Por el contrario, Breogán Xague, en Para ver o mar ás veces é mellor pechar os ollos, abre su pieza con un mar en calma y desenfocado. Su propuesta íntima y críptica no llega a trascender y queda en terreno de nadie. Es de reconocer su apuesta, su salto al vacío, la intención de experimentar y de buscar diálogo entre las imágenes, pero se me antoja un prototipo de algo que no sé muy bien lo que es ni a donde podría llegar. Hay algo valiente en ella, algo con lo que no acabo de conectar, pero que puedo reconocer como una semilla en una tierra húmeda y propicia que está a punto de crecer y comenzar a dar sus frutos en un futuro.

Manifesto, de Eire Cid

Manifesto, de Eire Cid

Sedimento, de Noa Costas, nace y quiere ser un hermoso aunque gélido homenaje de la cineasta a su abuela. La historia que nos cuenta la directora, ese sueño que tiene en el que su abuela vuelve de entre los muertos para una última cena en familia, es increíble y está llena de posibilidades. El material de base es muy bueno, pero el camino elegido es demasiado introspectivo. Las imágenes estáticas, aunque disfrutan de simbolismo e intención, junto con el deber de leer el relato, adormilan y estiran mucho una narrativa bidimensional pero pobre. No hay una conexión clara en esa pantalla dividida entre imágenes y texto. No hay un diálogo natural que justifique la presencia de ambos recursos. No siento orgánica la pieza, sino más bien forzada y distante.

Por otra parte, en DEMASIADO*JOVEN*PARA*MORIR, de Víctor Soho, también asistimos a una especie de homenaje a una amistad orquestada con un sinfín de colores adulterados, chispazos que pueden dejarnos catatónicos y deformaciones para nada sutiles de las imágenes. Crea un mundo tan particular como hermético e indolente, que nos sacude y devuelve a la orilla si queremos entrar en él, complicando el hecho de conectar con ese dolor existencial que quiere transmitir la pieza. El autor se encarga desde los primeros segundos de dejarnos fuera de ella, agobiándonos con un galimatías de imágenes y rimbombantes colores que parecen más una excusa que una razón. Tampoco ayuda una voz agresiva y perdida en sus propias quejas, como un trompo atascado en el infinito. Al final todo parece un arrebato adolescente que, más que reflexionar, escupe lo que lleva dentro, algo un tanto desconcertante. Aun así, la integración de algunos efectos produce imágenes interesantes que funcionan como pequeñas islas dentro de ese discurso visual algo excesivo, pero en el que sí se intuye cierta orden en el caos.

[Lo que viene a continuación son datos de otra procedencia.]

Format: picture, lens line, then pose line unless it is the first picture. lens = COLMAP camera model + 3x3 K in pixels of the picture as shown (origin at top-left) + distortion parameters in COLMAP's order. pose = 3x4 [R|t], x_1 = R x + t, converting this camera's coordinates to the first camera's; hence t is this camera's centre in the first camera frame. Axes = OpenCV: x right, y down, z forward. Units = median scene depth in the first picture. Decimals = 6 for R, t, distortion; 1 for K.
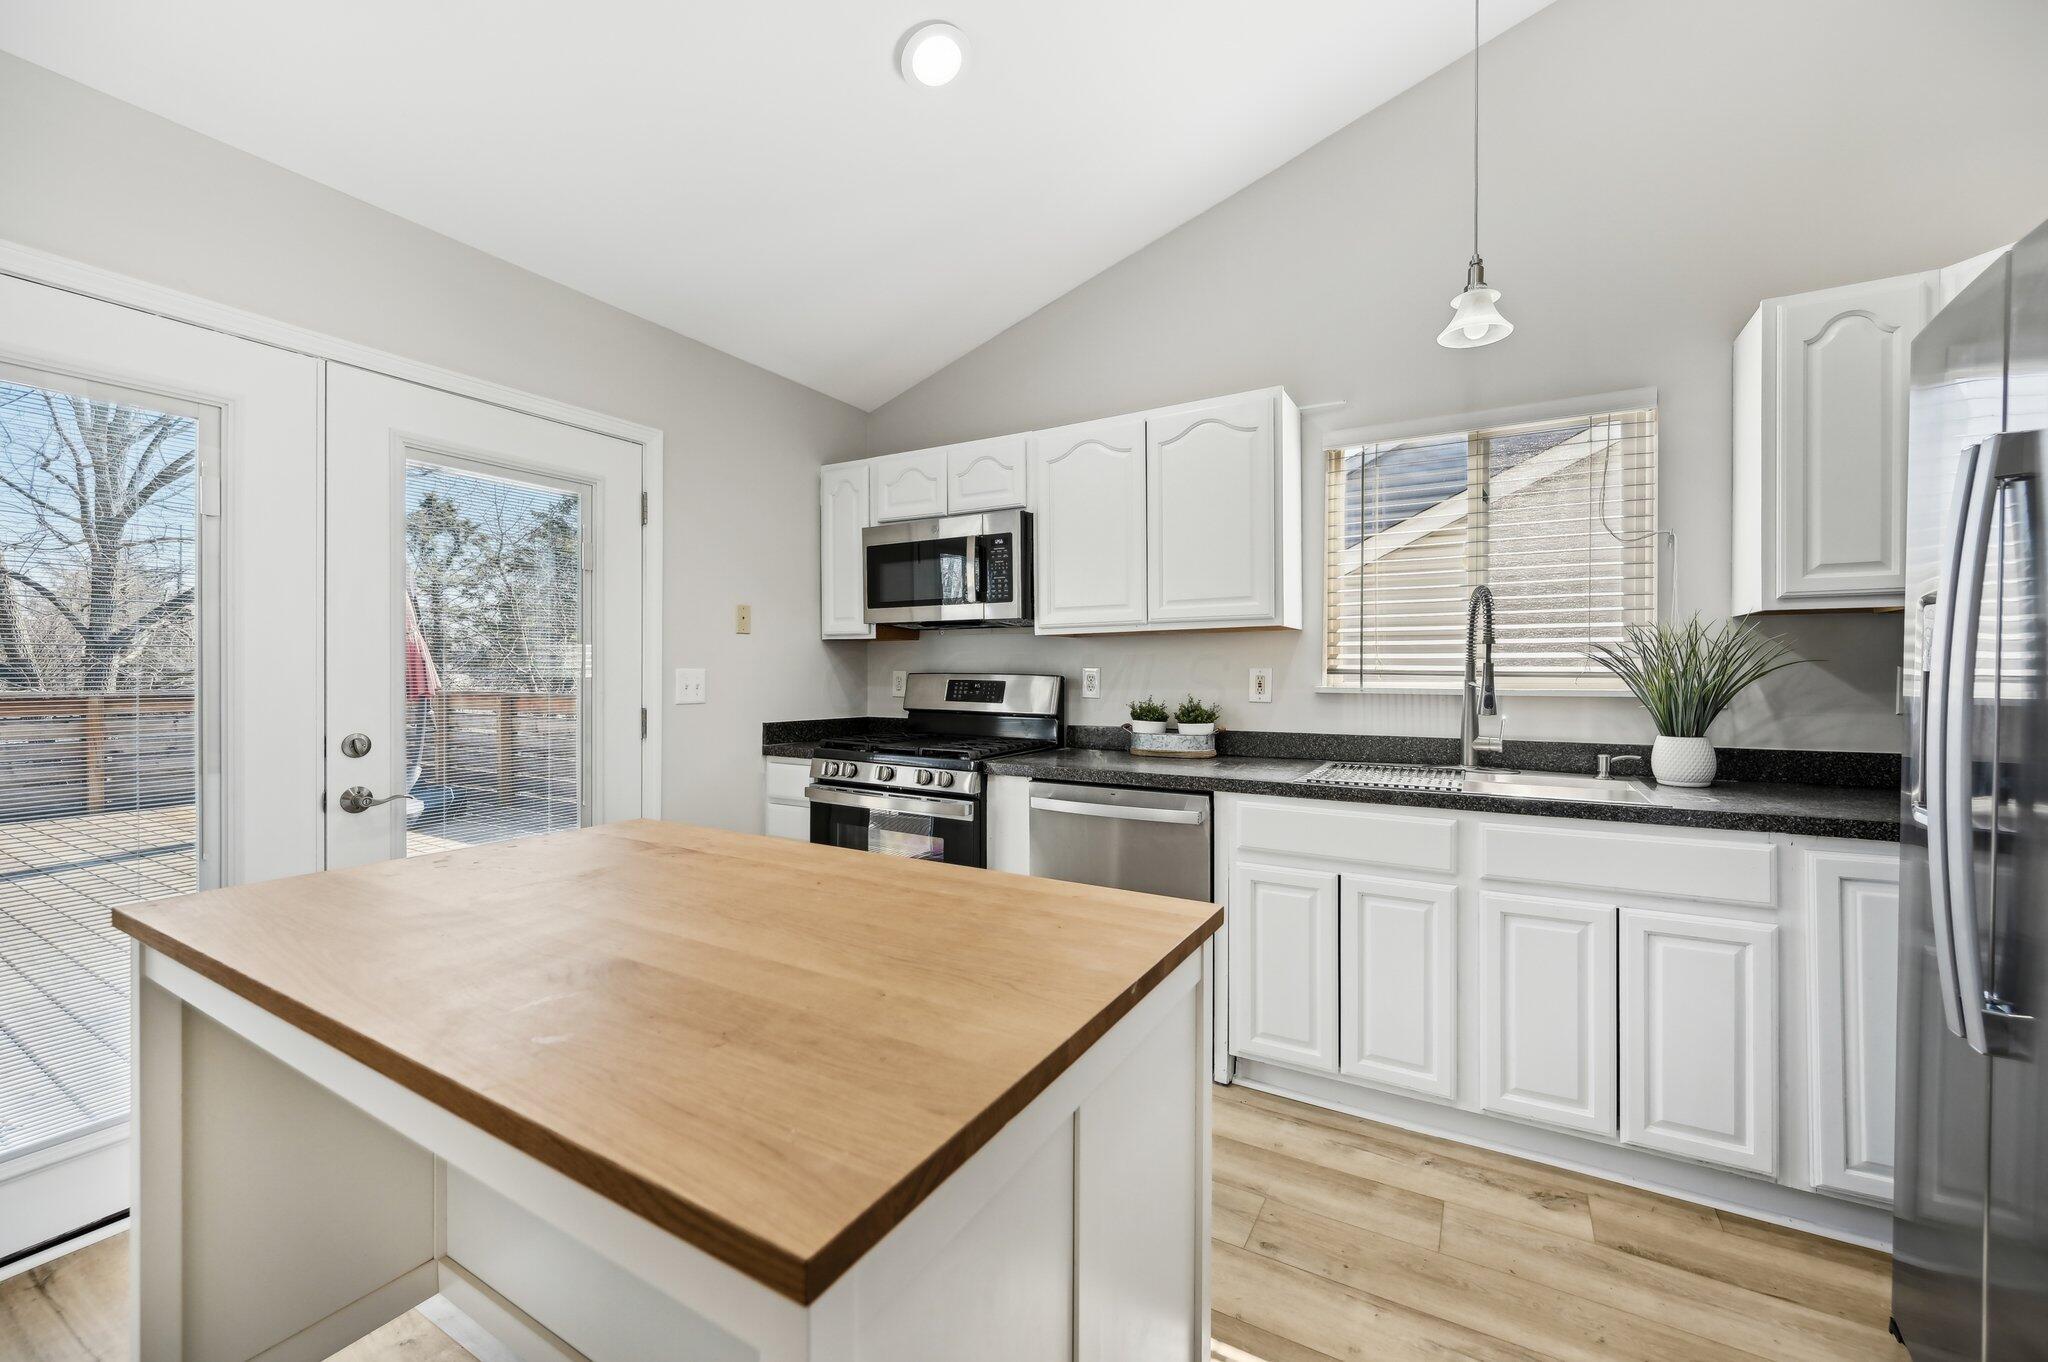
lens RADIAL K [[810.0, 0, 996.8], [0, 810.0, 681.6], [0, 0, 1]] dist [0.000945, 0.001300]
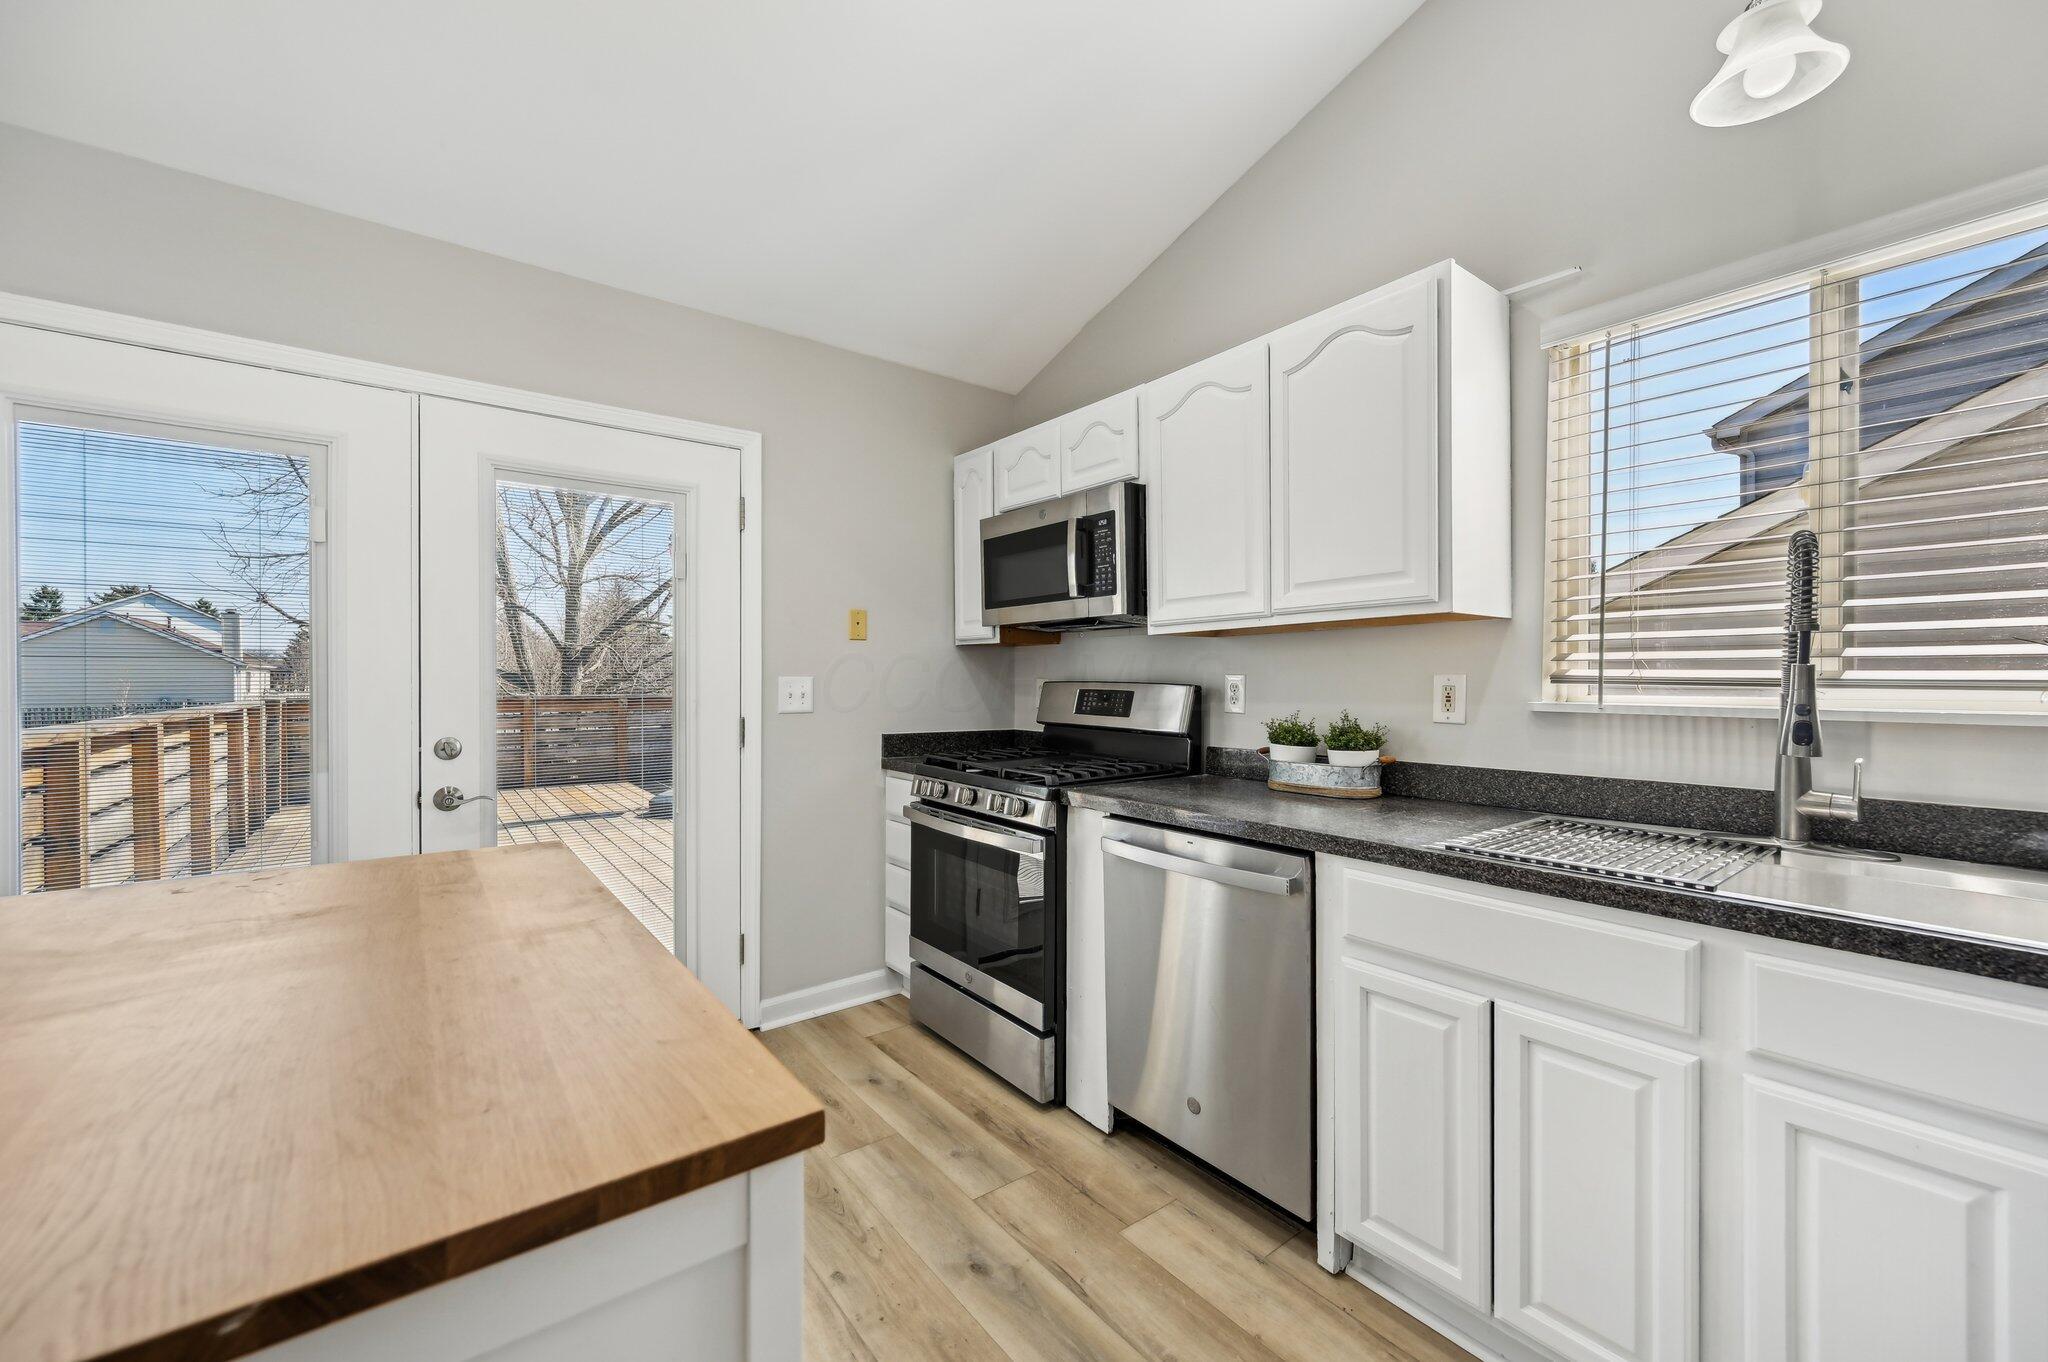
lens RADIAL K [[810.0, 0, 1012.9], [0, 810.0, 689.6], [0, 0, 1]] dist [0.000945, 0.001300]
pose [[0.930374, 0.004042, -0.366590, 0.229583], [-0.003785, 0.999992, 0.001420, -0.003191], [0.366593, 0.000066, 0.930382, 0.206289]]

En O que queda, de Alejandro Rodríguez, encontramos a un cineasta sin miedo a la exposición, que regala una obra para el recuerdo, y nunca mejor dicho, ya que la pieza habla de cómo construimos nuestra memoria en la actualidad, en un mundo que vive en la dictadura de la imagen y generamos contenidos casi sin querer. Ante todo este vértigo y fluidez visual, la imagen pierde su valor y la democratización en la que se asienta hoy es un arma de doble hilo. Estamos en una época en la que esta saturación de imágenes, muchas veces hechas sin intención, azarosas, precisan siempre de un contexto para poder situarlas, sin lo cual pueden no significar nada. O que queda es una reflexión que se sumerge en lo personal para transmitir algo universal, que saca épica de lo cotidiano y alumbra con una voz certera y que dirige una narración dinámica que nunca se atasca. Nueve minutos que saben a poco y dejan un poso importante. Un nombre a seguir.

Supernova vuelve un año más a cumplir su cometido de dar voz y ser plataforma de difusión, ofreciendo una sección en la que, aunque echamos en falta otras exploraciones más abiertas y accesibles, géneros más diversos, consigue trazar un mapa de las inquietudes autorales de los nuevos cineastas gallegos, con obras bastante diferenciadas entre sí, pero con cierto hilo conductor que las hace caminar, de alguna forma, juntas.